======== Data in this exercise

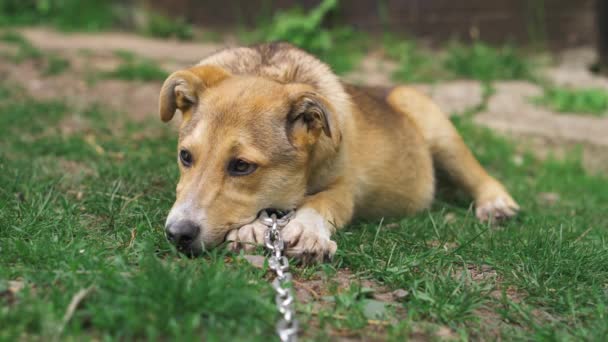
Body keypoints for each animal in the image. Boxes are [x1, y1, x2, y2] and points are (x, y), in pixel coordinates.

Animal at [158, 43, 516, 262]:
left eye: (242, 166)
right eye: (185, 157)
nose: (177, 234)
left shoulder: (345, 188)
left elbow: (322, 202)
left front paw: (306, 231)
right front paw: (252, 227)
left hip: (438, 129)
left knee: (477, 172)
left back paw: (496, 203)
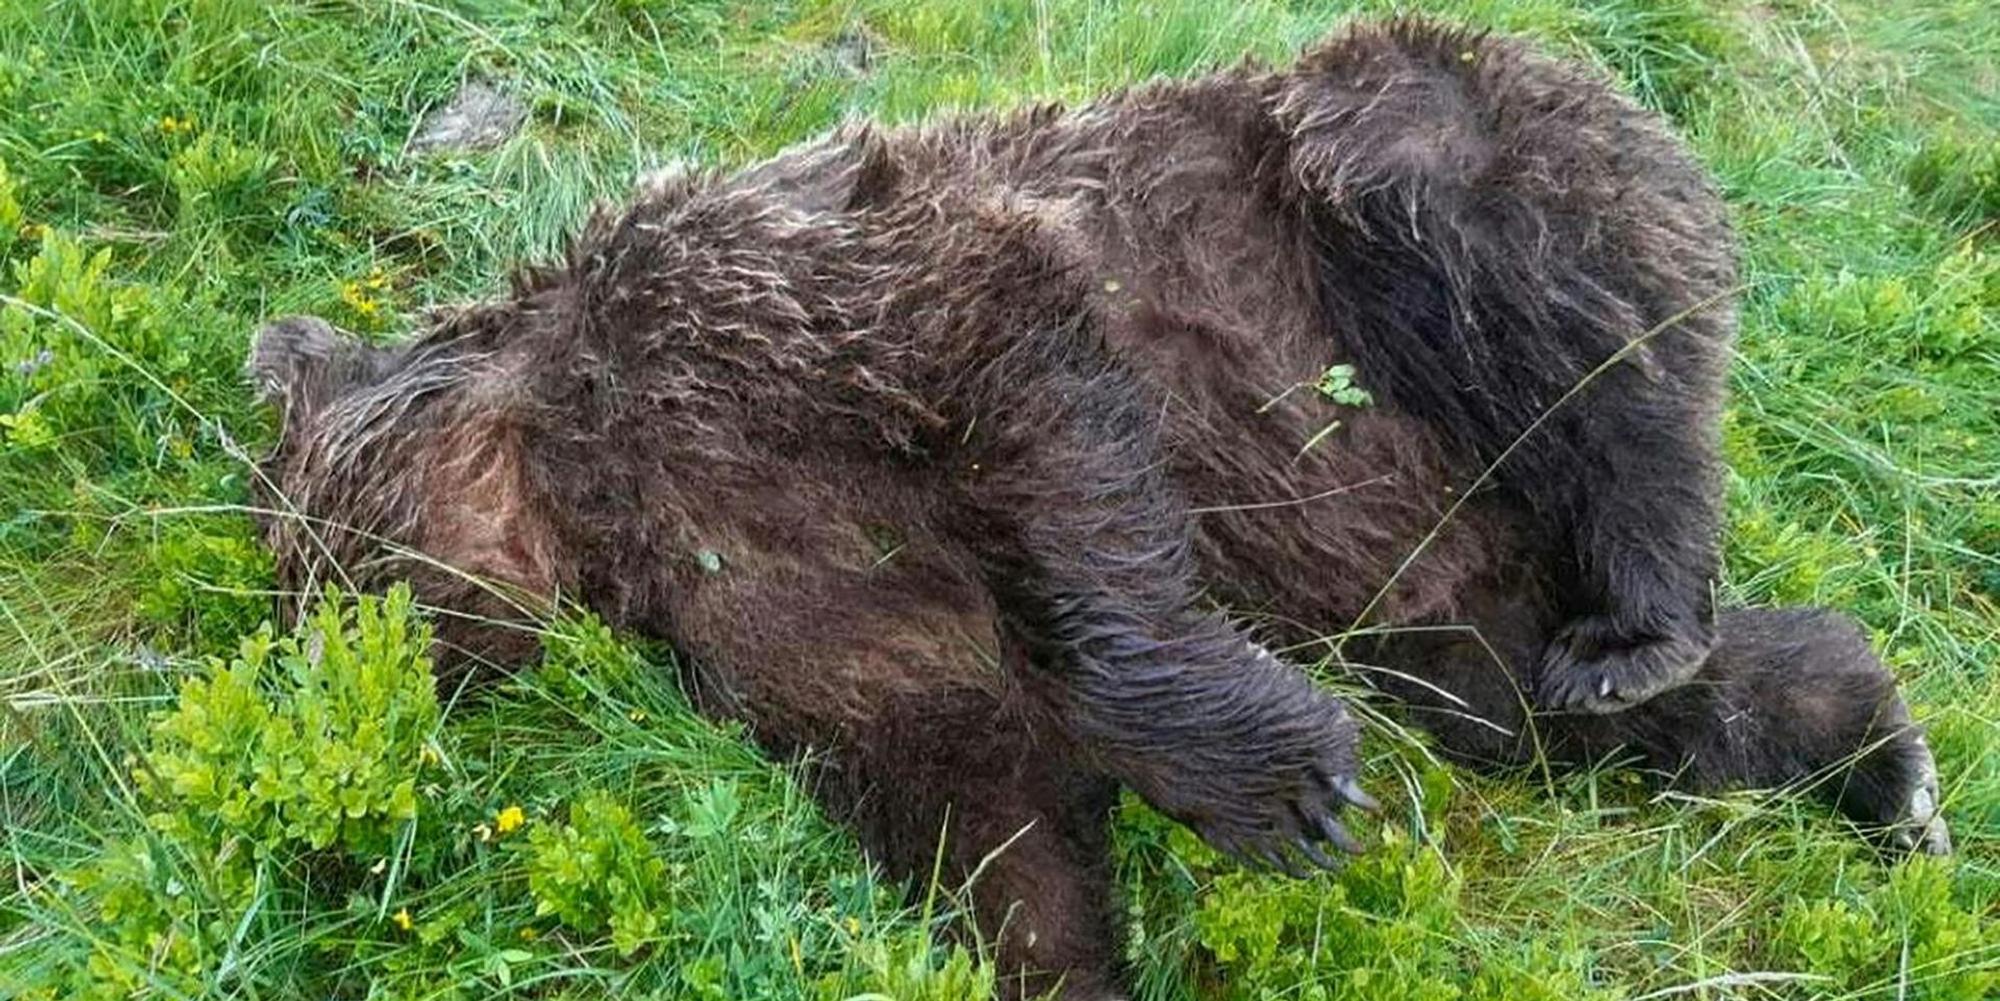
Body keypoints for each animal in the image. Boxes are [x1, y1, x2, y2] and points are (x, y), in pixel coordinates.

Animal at [246, 20, 1950, 1001]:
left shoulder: (800, 299)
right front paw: (1071, 953)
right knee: (1546, 708)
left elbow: (1037, 421)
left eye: (318, 563)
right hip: (1445, 585)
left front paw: (1286, 788)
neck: (593, 479)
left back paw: (1650, 607)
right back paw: (1864, 753)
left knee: (1554, 306)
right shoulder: (767, 600)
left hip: (1391, 197)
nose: (328, 663)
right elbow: (967, 789)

================

**What is needed:** The range to print runs from the line with "left hip: (438, 129)" through the last line of the entries, both included; keep it exact and skip the pictures.

**Task response:**
left hip: (438, 129)
left knee: (477, 172)
left back paw: (496, 203)
Body keypoints for each animal in the image. Boxes are [x1, y1, x2, y2] and points are (x, y), in pixel coordinates.

Animal at [246, 20, 1950, 1001]:
left shoulder: (800, 299)
right front paw: (1071, 953)
right knee: (1546, 708)
left elbow: (1037, 421)
left eye: (318, 563)
right hip: (1445, 585)
left front paw: (1286, 788)
neck: (593, 479)
left back paw: (1650, 607)
right back paw: (1864, 753)
left knee: (1554, 306)
right shoulder: (767, 600)
left hip: (1391, 197)
nose: (328, 663)
right elbow: (967, 789)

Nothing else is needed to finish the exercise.